Senior man checking blood glucose level on an app

The home health proposed rule drew powerful opinions during the public comment period from home health and hospice providers. It also elicited a strong reaction — positive and negative — from another corner of the home health world: durable medical equipment (DME) providers.

One provision in the proposed rule that pleased commenter Linda Langiotti, senior vice president of strategic channels for CCS, was the move to expand the 14-day window for contacting patients for supply refills to 30 days. CMS also indicated that the supplier’s documentation of an affirmative confirmation is enough to satisfy the refill. CCS is a key distributor of insulin pump and associated supplies, and a major provider of continuous glucose monitor (CGM) equipment and supplies.

“We applaud the government for doing all that,” Langiotti told McKnight’s Home Care Daily Pulse in an interview last week. “That’s really, really positive.”

But in her letter, Langiotti also urged CMS to change certain policies going forward. As an example, she urged CMS to relax rules regarding refill consents for certain beneficiary populations who do not see fluctuations in their device or supply quantity. These include type 1 diabetics and insulin-dependent type 2 diabetics.

For these groups, she asked CMS to allow for the annual or bi-annual beneficiary confirmation of the need for supplies, using an easy-to-use opt-in process.

“We believe lowering the number of times these beneficiaries will have to provide confirmation will ease unnecessary burden and ensure timely delivery of supplies,” she wrote. “One of the common beneficiary complaints CCS Medical receives is the number of calls and contacts that are made to obtain consent for and monitor usage of supplies.”

She also weighed in on the “misalignment” between shipping and billing CGM supplies. While CMS allows suppliers to ship 90 days’ worth of CGM supplies, it still requires suppliers to bill at 30-day increments.

“This requirement is burdensome to beneficiaries who do not want the additional contacts in the middle of the 90-day supply shipped,” she wrote in the letter. “In fact, they are often confused about why they are being contacted each month when they have months of supplies at hand.”

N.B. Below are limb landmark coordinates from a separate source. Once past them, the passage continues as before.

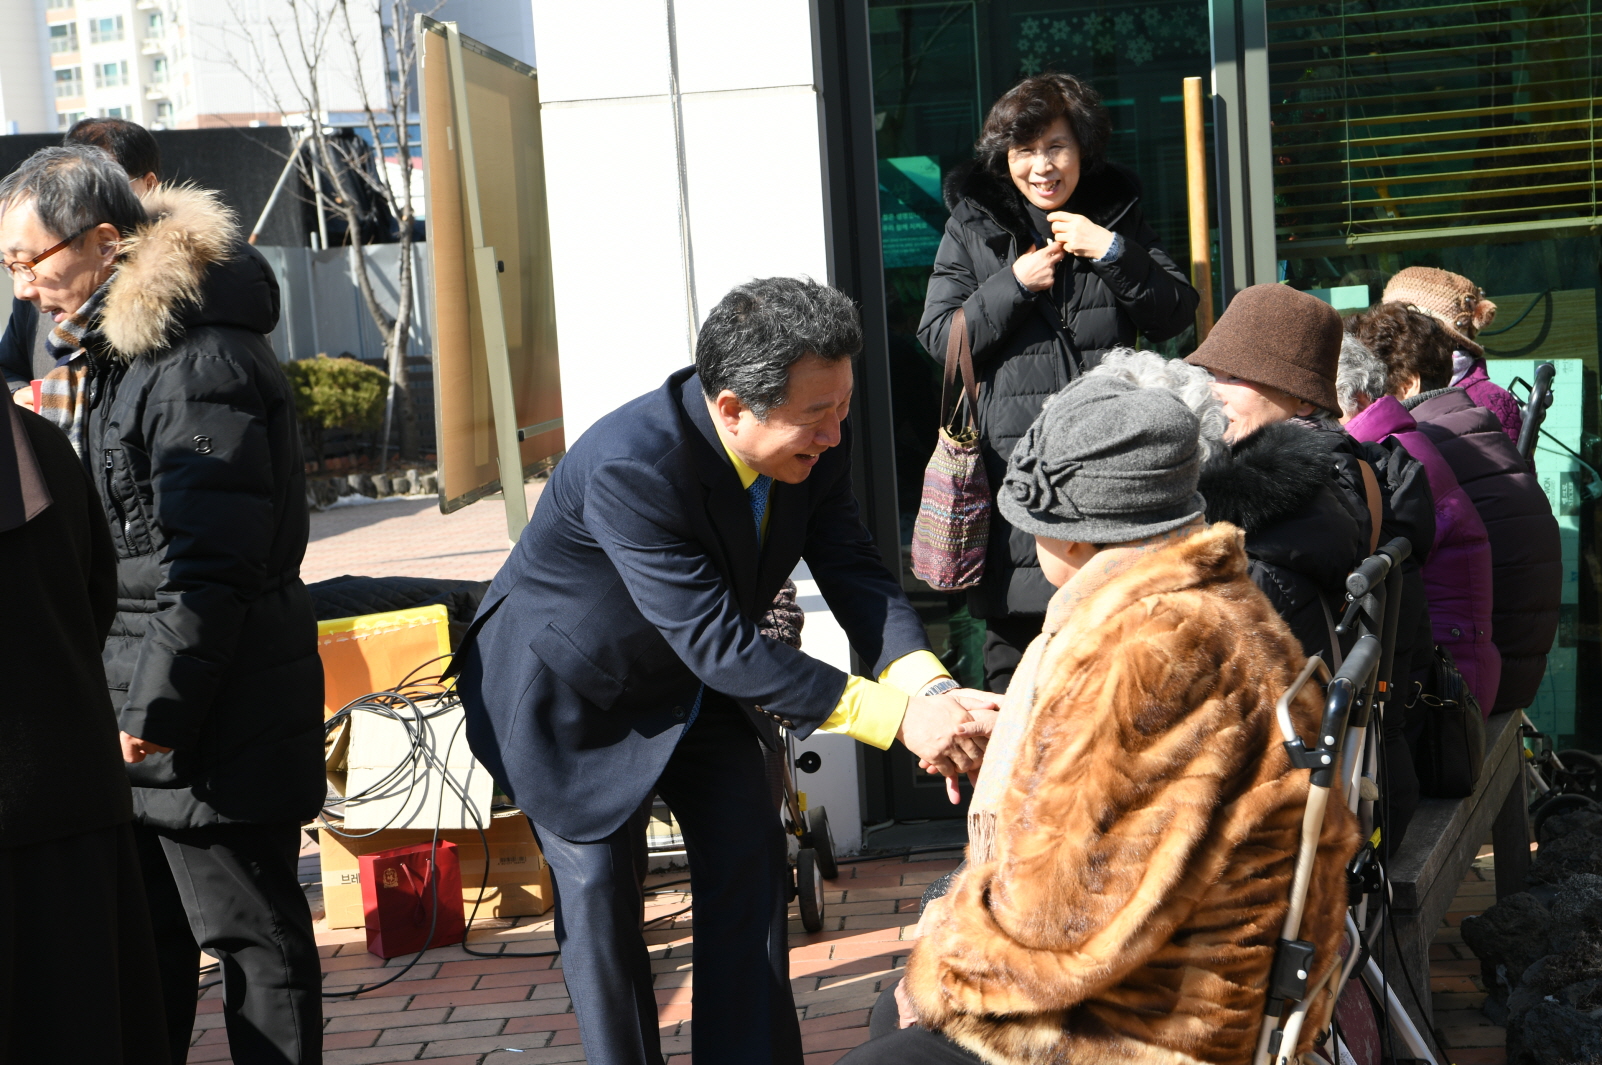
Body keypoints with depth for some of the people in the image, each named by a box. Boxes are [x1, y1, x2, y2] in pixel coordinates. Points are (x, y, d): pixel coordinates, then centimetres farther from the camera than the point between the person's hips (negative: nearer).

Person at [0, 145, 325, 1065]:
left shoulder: (202, 363, -20)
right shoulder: (102, 350, 13)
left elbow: (208, 568, -22)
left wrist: (156, 706, -20)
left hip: (215, 721, -10)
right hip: (135, 711, 10)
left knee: (251, 932, 3)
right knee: (141, 932, 19)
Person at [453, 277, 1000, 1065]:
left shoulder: (815, 442, -20)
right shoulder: (629, 468, -40)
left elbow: (852, 570, -17)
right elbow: (721, 645, -40)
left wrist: (930, 688, -36)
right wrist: (895, 716, -40)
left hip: (692, 679, 6)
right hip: (568, 690, -6)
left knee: (749, 865, 4)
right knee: (597, 887, -2)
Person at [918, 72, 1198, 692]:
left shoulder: (1117, 216, 11)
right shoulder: (973, 224, 7)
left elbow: (1176, 315, 4)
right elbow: (938, 338, 1)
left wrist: (1114, 252, -9)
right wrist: (1014, 284, -9)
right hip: (1013, 460, -1)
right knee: (1011, 625, 1)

She noted to McKnight’s that this CGM billing rule stands in contrast to other Medicare Part B diabetes therapy supplies, such as insulin pumps and diabetes testing supplies, which allow for billing at 90-day periods. Compounding the confusion, CGM supplies work in tandem with insulin pumps.

“These systems work in together as the CGM is actually a supply of the pump because, for those on pump therapy, the pump is their CGM receiver,” she explained. “And what Medicare did was create two separate rules for how the billing works. So it’s really causing massive confusion.”

Langiotti sought to balance her criticism for the CGM billing discrepancy with praise for the proposed opening of the 14-day consent window.

“First of all, I do want to thank CMS for trying to do the right thing with these consent rules,” she told McKnight’s. “I think we need to acknowledge that they’re trying to fix the rules and minimize burden. And then I believe they really need to fix the 90-day, 30-day billing issue.”

Correction: The story incorrectly said “medication refills” in the second paragraph. It has been changed to “supply refills.” A couple of other clarifications also were made in the story.